> **WORK REQUEST**
Transcribe the listing in full, excluding any pictures.

> **DATA SHOWN**
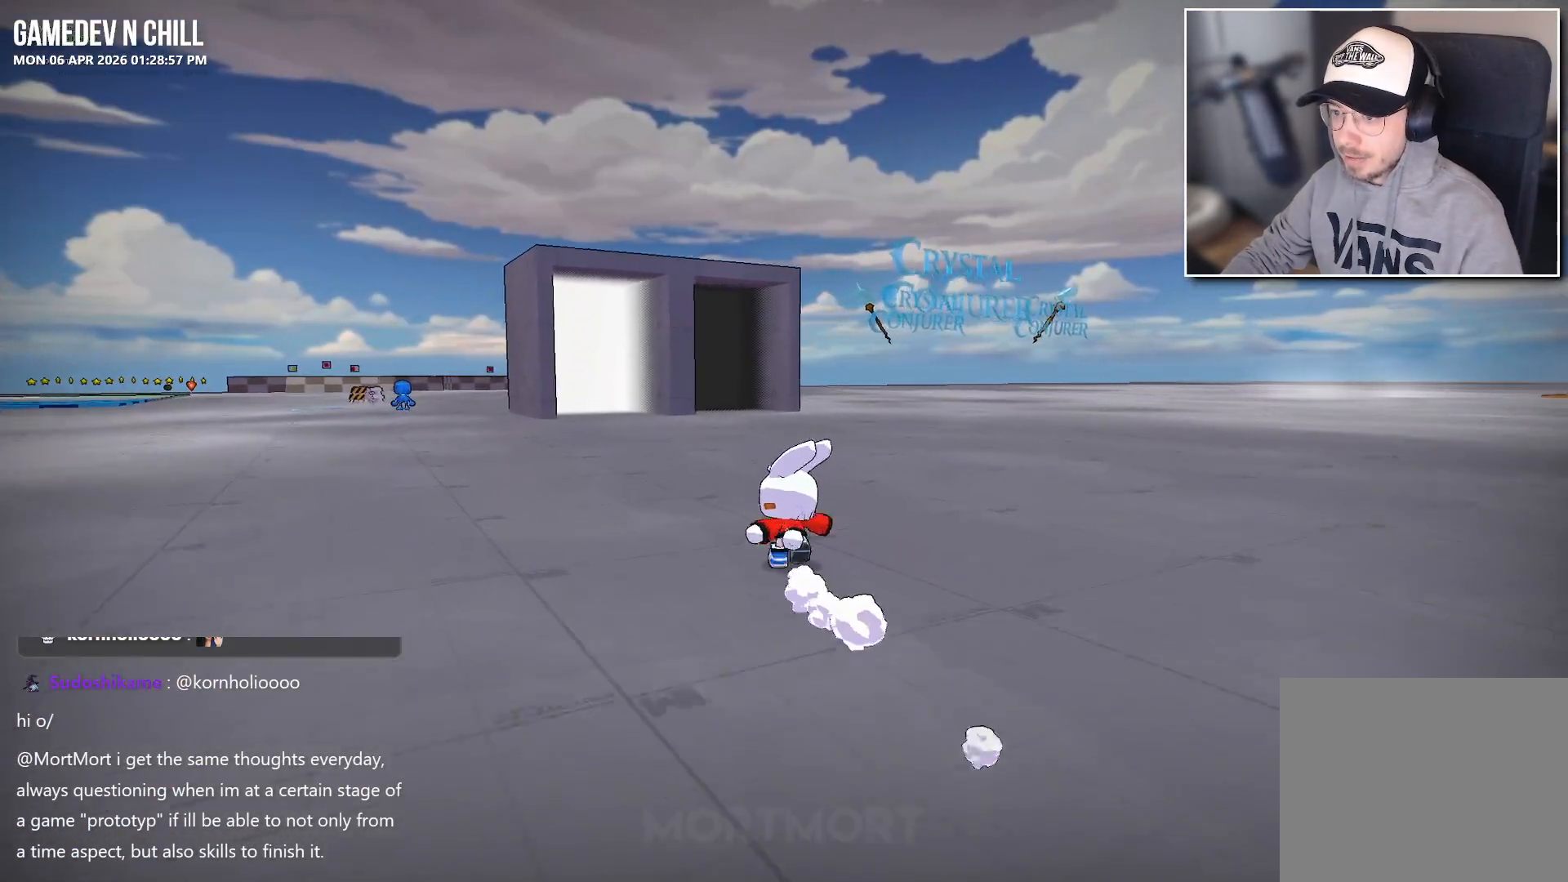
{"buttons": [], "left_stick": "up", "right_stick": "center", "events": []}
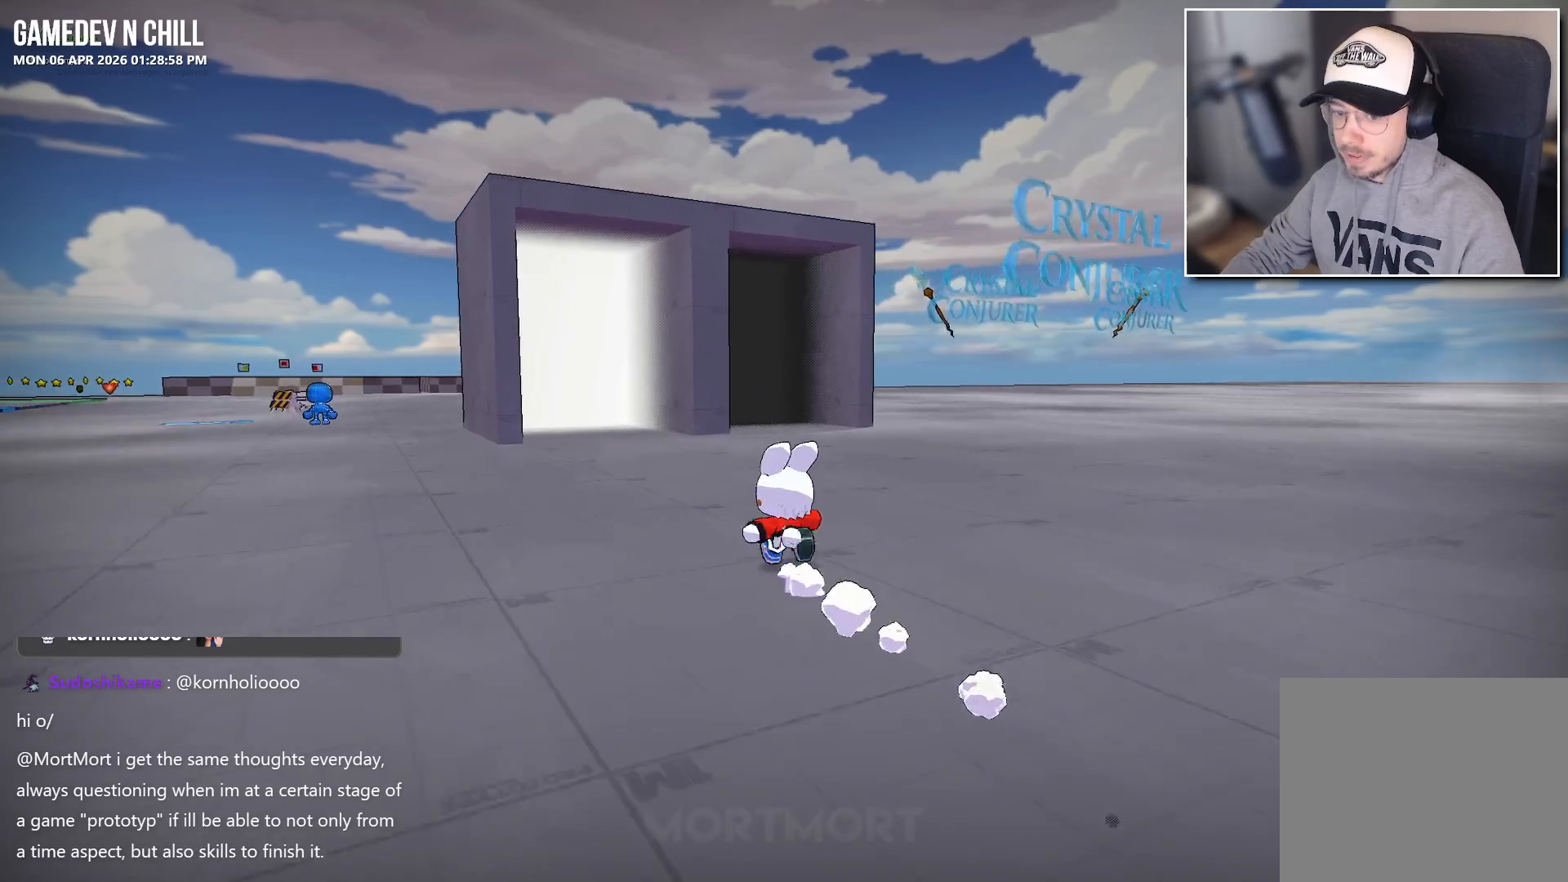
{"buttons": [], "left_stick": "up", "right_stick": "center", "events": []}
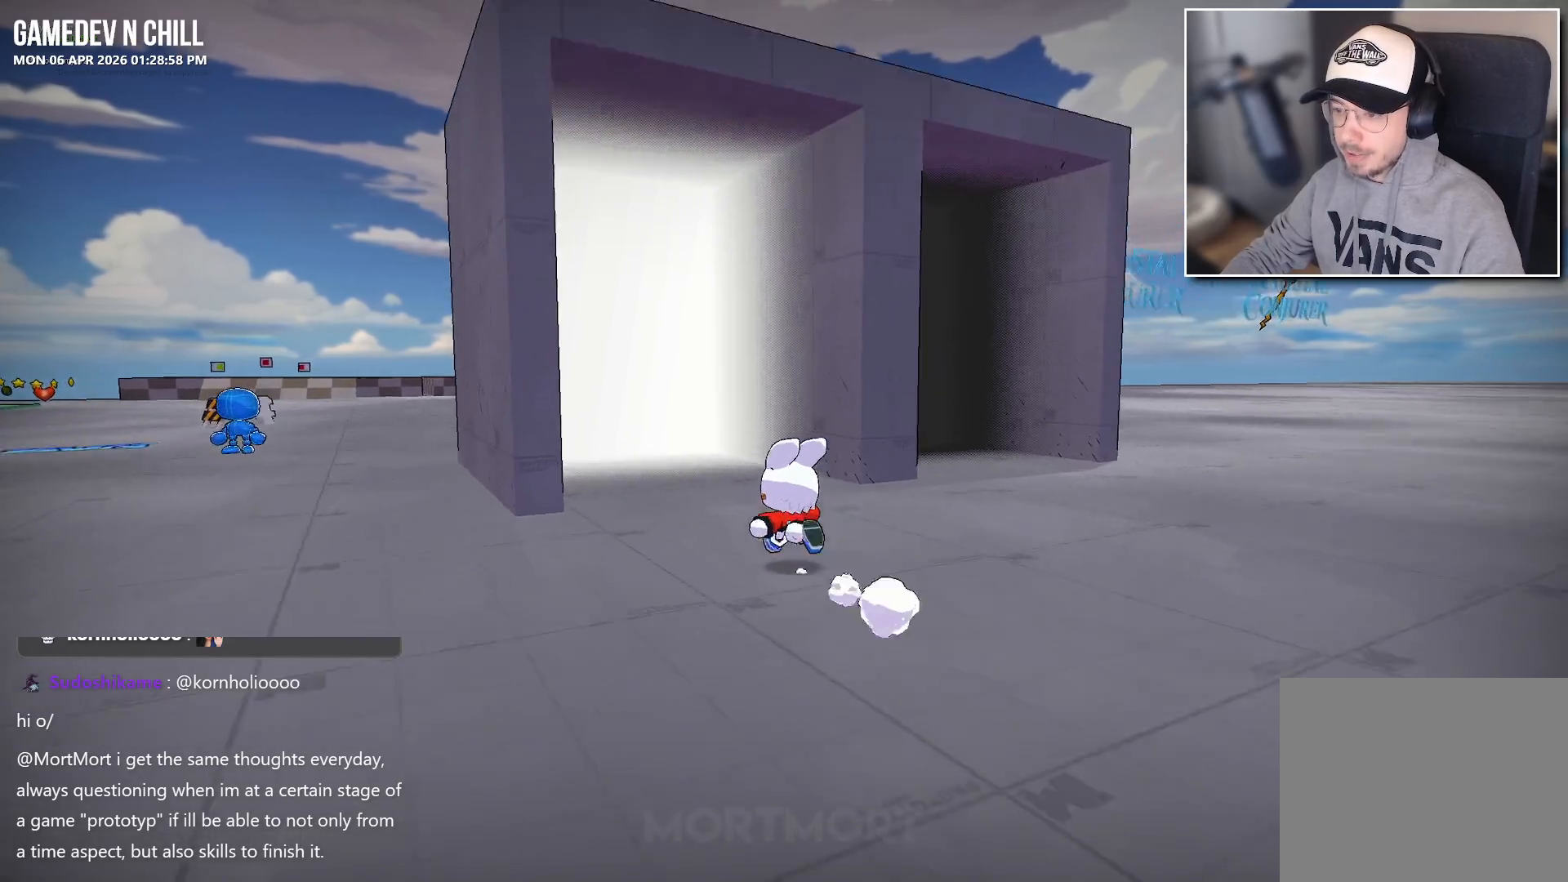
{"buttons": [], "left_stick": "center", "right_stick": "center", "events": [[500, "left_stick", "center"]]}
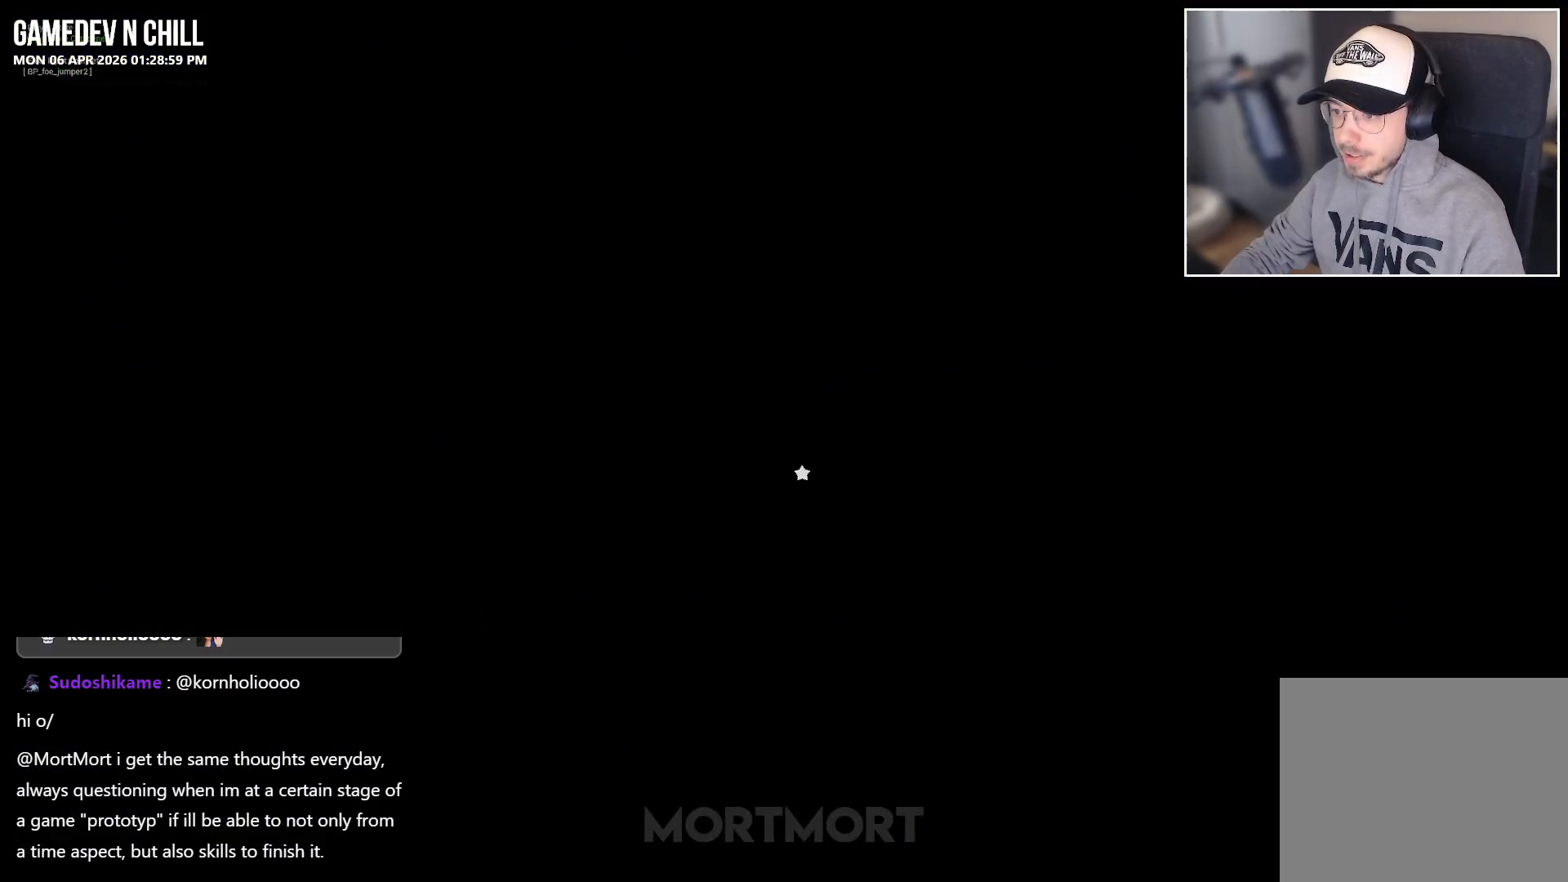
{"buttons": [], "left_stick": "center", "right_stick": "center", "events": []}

> **ANSWER SECTION**
{"buttons": [], "left_stick": "up", "right_stick": "center", "events": []}
{"buttons": [], "left_stick": "up", "right_stick": "center", "events": []}
{"buttons": [], "left_stick": "center", "right_stick": "center", "events": [[500, "left_stick", "center"]]}
{"buttons": [], "left_stick": "center", "right_stick": "center", "events": []}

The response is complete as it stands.